An entire cottage industry of blogs has sprung up that try to compare Iraq to Vietnam, from any number of political perspectives. Iraq is another quagmire; Iraq, like Vietnam, will be lost by the antiwar protesters; Iraq isn't even close to being Vietnam because we've had far fewer troops killed so far.

Most of it is noise. There are ways in which the two wars are comparable, but it's not the common ones you keep hearing.

Quagmire
While there is a rational argument to be made that Iraq is an unwinnable mess given our current resource allocation, the fundamentals of the situation bear little resemblance to Vietnam, where South Vietnam faced an insurgency/invasion backed by a dedicated nation state that was itself supported and protected by the Soviets and Chinese. That's far more resources and force than this insurgency will ever be able to apply.

Losing the war at home
This is a common trope, but it ignores two things.

1. Coverage of antiwar protesters tends to increase support for any given war, since many people are turned off by the often anarchic tactics of such protesters.

2. Policy and opinion shape each other. If a war is going well, antiwar protesters would be marginalized. If a war is going poorly, they gain credibility. The protesters themselves don't sway opinion very much; they are more a symptom than a cause of falling support.

Casualty rates
Comparing casualty rates is silly, as if every conflict carries the same geopolitical interest, or as if it's not worth complaining until we've flushed X number of lives down the rathole.

The only calculation that matters is this: Are our objectives achievable at an acceptable cost. That calculation is different for each conflict, turning as it does on the importance of the conflict and the scope and achievability of the objectives.

"They will have died in vain"
The silliest argument of all for reinforcing failure. We've already had people die in this war; if we pull out now we'll be saying they "died in vain."

In Vietnam we lost 58,000 soldiers -- not to mention the million or so dead Vietnamese combatants on both sides -- and lost. In the simplest analysis, we could have achieved the exact same result at far lower cost had we pulled out after the first advisor was killed back in the 50s. Arguably the result would have actually been better, because we would not have staked our national prestige on the conflict and not have had to endure the disintegration of our armed forces that followed Vietnam.

I'm not saying we should pull out every time the going gets rough. I'm merely trying to point out the absurdity of casualty comparisons or the "died in vain" argument. Using that logic, 58,000 people died in vain in Vietnam. Had we pulled out earlier, tens of thousands of people *wouldn't* have died in vain.

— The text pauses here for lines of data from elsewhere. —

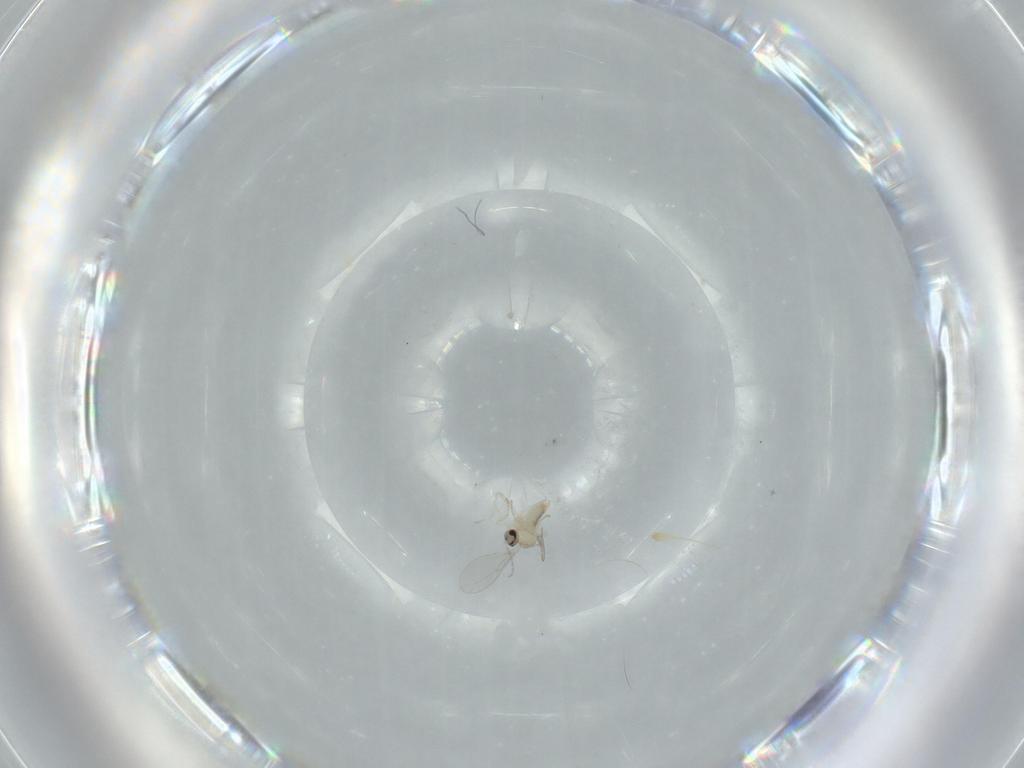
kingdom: Animalia
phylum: Arthropoda
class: Insecta
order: Diptera
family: Cecidomyiidae
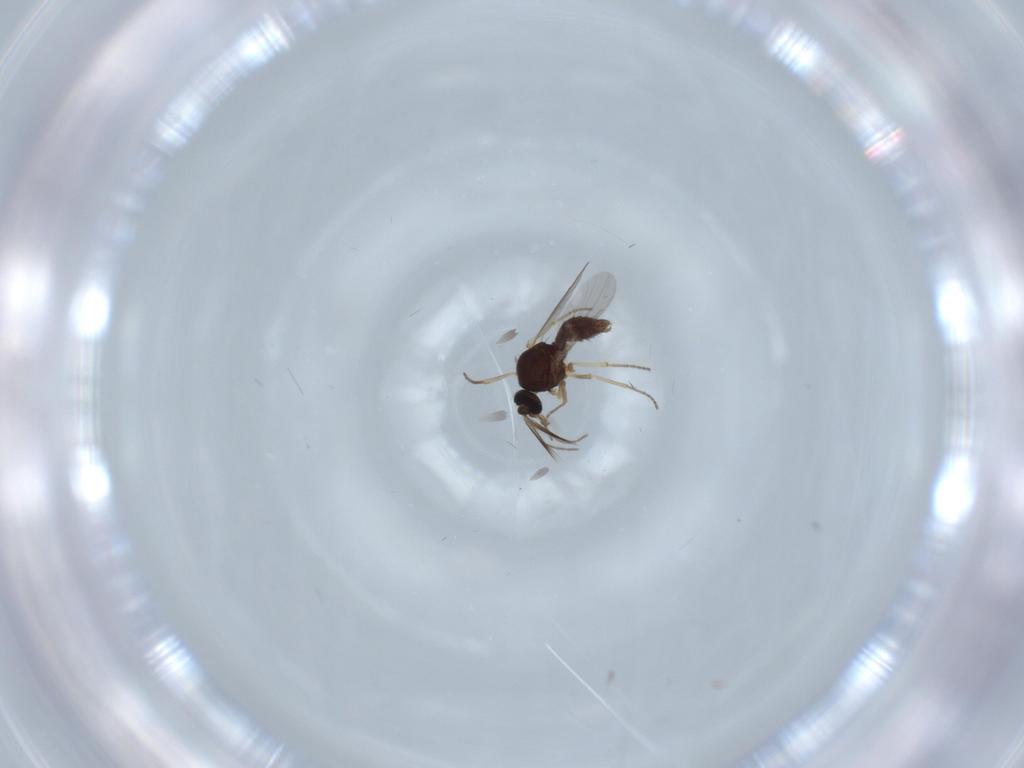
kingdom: Animalia
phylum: Arthropoda
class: Insecta
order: Diptera
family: Ceratopogonidae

So what are the parallels to Vietnam? This: Both wars had at best a murky connection to any compelling national interest, were entered into without building and sustaining public support, undertaken with inadequate planning and fought with a flawed strategy.

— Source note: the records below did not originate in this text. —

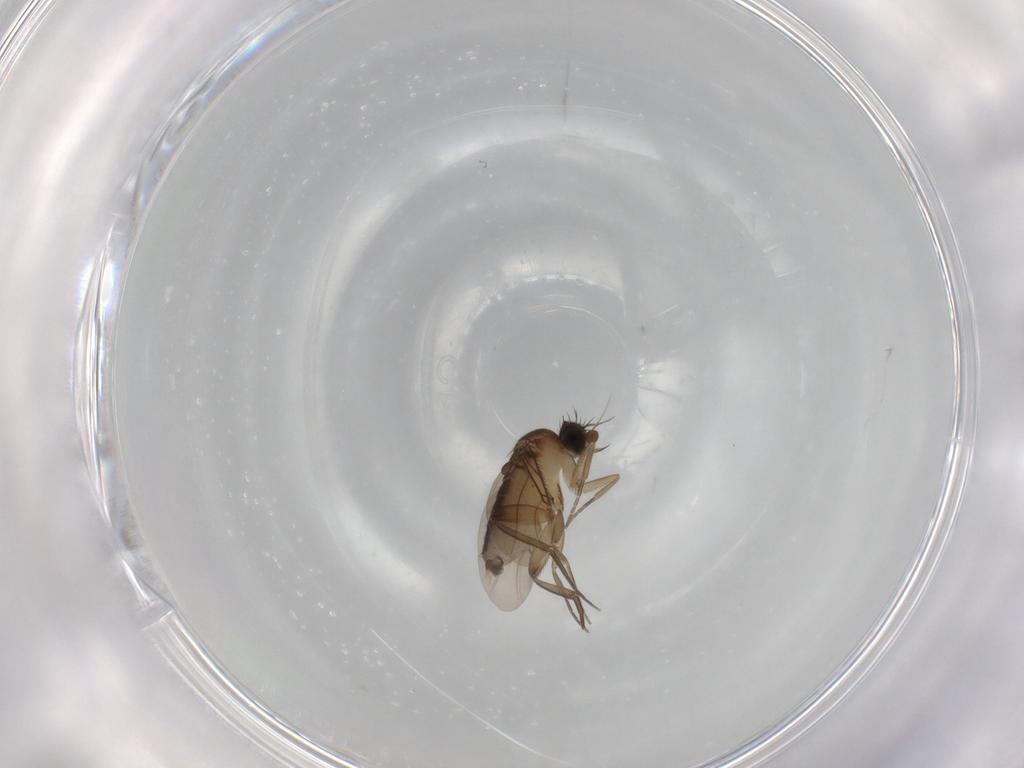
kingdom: Animalia
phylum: Arthropoda
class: Insecta
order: Diptera
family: Phoridae
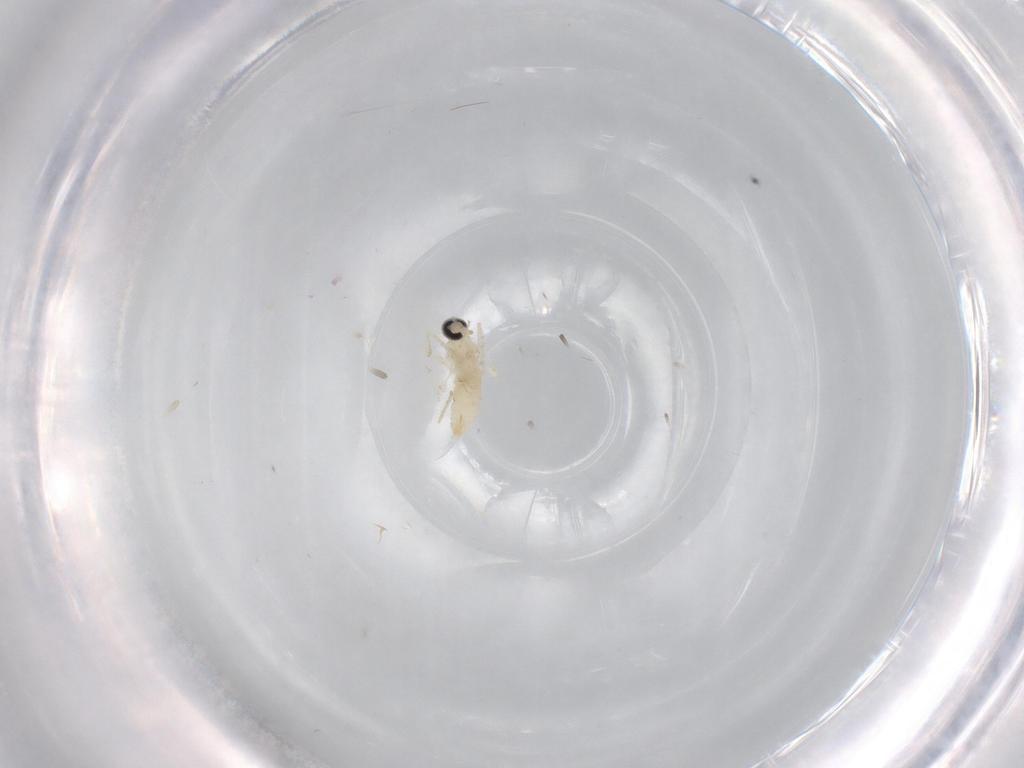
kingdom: Animalia
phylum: Arthropoda
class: Insecta
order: Diptera
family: Cecidomyiidae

As Churchill learned in the Dardanelles campaign during World War I, reinforcing failure merely creates an even bigger and bloodier failure. The relevant question here isn't "have we bled enough". It's "is our objective achievable at acceptable cost."

Given our refusal to sent sufficient troops to actually achieve our objectives, I think the first question is more relevant than the second. We have already decided there is a cost we are not willing to pay; and given that, our objective is not achievable.

And you can't blame the Dems for this one.